Gastroscopy with argon plasma coagulation of the vascular malformations


Live endoscopy from the HSK Dr. Horst Schmidt Hospitals in Wiesbaden in collaboration with „Video Journal and Encyclopedia of GI Endoscopy“.
Recording in the context of the Falk Symposium 185 „Interfaces and Controversies in Gastroenterology“ on October 3rd – 4th, 2012.
©2013 Elsevier. All rights reserved. Wirth the friendly assistance of Falk Foundation e.V., Freiburg.


Presented by:
Hendrik Manner, HSK Dr. Horst-Schmidt-Kliniken Wiesbaden, Germany


Summary:
This is the case of a 77-year-old woman who had already undergone a gastroscopy because of severe iron deficiency anemia.
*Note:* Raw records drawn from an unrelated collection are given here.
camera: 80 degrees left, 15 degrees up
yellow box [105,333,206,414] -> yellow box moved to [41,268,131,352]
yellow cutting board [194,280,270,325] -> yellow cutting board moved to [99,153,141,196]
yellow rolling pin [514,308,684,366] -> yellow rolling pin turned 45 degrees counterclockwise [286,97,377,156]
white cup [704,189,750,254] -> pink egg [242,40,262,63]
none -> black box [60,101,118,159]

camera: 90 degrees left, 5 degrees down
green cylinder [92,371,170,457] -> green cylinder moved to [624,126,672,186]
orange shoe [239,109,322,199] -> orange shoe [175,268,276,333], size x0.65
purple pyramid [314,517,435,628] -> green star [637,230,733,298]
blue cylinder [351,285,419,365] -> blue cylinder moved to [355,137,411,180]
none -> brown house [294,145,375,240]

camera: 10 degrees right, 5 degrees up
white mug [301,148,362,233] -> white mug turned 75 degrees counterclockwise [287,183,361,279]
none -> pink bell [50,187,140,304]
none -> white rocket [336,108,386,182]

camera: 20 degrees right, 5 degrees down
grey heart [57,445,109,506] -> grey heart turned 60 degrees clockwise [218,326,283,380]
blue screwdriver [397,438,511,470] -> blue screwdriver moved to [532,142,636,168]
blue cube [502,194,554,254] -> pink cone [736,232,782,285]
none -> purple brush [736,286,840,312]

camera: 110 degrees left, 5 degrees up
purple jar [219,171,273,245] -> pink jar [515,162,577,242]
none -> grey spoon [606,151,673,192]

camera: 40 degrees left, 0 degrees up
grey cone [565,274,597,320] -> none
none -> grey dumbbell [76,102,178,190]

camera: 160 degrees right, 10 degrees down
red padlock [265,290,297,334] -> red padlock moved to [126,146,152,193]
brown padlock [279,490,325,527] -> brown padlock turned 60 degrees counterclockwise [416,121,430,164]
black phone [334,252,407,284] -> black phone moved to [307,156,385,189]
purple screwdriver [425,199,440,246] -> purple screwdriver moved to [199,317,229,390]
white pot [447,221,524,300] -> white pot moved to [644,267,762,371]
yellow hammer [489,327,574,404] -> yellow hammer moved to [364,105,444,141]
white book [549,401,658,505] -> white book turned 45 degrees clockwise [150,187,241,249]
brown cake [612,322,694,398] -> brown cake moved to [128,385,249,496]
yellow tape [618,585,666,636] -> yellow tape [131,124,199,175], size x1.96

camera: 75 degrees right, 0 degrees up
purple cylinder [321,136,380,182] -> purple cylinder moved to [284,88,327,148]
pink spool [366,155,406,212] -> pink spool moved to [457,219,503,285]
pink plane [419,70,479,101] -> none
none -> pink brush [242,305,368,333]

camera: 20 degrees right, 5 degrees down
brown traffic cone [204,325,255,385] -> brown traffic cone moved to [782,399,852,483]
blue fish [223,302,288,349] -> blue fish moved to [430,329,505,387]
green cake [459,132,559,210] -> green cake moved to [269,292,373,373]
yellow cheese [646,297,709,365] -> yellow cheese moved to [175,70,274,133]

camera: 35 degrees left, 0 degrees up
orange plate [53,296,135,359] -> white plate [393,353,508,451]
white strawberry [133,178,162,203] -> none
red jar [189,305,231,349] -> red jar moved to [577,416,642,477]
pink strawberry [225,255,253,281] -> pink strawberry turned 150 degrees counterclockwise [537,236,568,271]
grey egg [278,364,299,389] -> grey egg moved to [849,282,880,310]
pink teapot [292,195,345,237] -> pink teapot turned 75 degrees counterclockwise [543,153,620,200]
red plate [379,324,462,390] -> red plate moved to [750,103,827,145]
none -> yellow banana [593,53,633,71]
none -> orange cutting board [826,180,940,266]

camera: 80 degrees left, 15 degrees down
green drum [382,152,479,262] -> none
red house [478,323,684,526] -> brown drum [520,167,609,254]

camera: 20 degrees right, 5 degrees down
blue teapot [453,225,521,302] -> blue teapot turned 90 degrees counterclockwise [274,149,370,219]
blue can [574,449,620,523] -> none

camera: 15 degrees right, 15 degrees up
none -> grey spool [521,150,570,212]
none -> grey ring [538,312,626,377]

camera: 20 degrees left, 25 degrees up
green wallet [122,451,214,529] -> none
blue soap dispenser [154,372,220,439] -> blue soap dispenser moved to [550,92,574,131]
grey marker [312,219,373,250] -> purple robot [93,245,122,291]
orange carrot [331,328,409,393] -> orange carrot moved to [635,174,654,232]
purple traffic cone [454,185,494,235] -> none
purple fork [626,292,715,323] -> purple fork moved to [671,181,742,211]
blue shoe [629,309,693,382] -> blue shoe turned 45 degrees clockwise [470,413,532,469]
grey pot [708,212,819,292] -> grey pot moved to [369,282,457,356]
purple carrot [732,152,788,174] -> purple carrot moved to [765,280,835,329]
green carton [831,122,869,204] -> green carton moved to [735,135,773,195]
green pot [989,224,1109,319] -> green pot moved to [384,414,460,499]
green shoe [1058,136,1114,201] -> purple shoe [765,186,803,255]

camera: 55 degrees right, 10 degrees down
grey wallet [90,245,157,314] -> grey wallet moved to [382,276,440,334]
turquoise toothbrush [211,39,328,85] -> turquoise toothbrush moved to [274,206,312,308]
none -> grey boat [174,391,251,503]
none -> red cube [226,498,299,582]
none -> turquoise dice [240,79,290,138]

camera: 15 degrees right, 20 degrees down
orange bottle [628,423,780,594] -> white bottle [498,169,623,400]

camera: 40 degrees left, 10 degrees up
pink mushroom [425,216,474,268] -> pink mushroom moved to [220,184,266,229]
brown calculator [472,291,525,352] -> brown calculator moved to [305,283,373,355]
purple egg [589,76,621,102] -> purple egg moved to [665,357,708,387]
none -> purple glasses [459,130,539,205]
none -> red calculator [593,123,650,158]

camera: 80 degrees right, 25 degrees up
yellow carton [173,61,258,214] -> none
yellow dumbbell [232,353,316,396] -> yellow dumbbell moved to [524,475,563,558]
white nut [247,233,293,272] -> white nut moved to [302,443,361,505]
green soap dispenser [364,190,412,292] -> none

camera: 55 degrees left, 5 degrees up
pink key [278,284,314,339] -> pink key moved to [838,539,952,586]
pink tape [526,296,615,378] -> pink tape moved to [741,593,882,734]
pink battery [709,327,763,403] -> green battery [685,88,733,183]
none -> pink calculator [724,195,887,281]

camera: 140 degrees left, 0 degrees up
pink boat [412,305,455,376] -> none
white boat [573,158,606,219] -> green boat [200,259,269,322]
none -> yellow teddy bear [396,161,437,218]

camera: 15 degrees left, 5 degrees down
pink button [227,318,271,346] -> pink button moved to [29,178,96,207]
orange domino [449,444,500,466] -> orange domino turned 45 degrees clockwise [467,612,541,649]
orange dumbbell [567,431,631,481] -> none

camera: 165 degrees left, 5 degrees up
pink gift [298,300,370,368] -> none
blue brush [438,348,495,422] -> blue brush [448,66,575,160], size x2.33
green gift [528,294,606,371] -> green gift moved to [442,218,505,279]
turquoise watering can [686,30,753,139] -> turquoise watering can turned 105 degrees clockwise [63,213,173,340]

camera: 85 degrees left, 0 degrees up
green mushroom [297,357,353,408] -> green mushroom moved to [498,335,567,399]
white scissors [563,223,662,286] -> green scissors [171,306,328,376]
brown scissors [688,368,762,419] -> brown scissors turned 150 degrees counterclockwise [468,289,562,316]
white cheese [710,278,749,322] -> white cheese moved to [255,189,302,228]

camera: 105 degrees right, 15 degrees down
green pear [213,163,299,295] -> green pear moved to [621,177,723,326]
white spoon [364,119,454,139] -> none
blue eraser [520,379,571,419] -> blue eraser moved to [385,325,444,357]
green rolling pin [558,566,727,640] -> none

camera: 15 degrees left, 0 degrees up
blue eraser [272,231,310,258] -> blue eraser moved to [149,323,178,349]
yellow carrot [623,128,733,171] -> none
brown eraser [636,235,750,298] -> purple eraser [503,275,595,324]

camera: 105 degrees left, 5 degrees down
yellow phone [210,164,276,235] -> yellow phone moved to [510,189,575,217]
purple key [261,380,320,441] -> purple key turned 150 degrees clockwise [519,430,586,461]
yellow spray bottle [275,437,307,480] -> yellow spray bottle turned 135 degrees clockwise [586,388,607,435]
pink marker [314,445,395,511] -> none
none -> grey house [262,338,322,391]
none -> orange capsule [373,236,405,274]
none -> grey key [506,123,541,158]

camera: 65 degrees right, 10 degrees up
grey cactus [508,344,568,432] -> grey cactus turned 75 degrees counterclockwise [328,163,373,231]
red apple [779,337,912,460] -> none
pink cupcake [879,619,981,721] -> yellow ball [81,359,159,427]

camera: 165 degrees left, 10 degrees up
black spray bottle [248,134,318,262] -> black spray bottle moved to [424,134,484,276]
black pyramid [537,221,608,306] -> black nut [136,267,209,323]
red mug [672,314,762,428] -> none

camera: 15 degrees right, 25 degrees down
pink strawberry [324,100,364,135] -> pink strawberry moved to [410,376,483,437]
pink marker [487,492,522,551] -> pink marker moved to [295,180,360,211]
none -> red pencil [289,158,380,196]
The examination revealed signs of diffuse gastritis with vascular malformations. Her further prior medical history included a thrombosis of the portal vein that was diagnosed 8 years ago. She presented in the hospital for more comprehensive diagnostics and therapy.
Here, a gastroscopy with argon plasma coagulation of the vascular malformations is presented.


Take home messages:

  • Watermelon stomach, also called GAVE syndrome, is a potential cause of bleeding frequently misinterpreted as erosive gastritis. GAVE syndrome has been clearly associated with portal hypertension.
  • Argon plasma coagulation (APC) is effective for local treatment of patients with GAVE-associated anemia. A low-energy output is sufficient for coagulation of superficial angiectasias.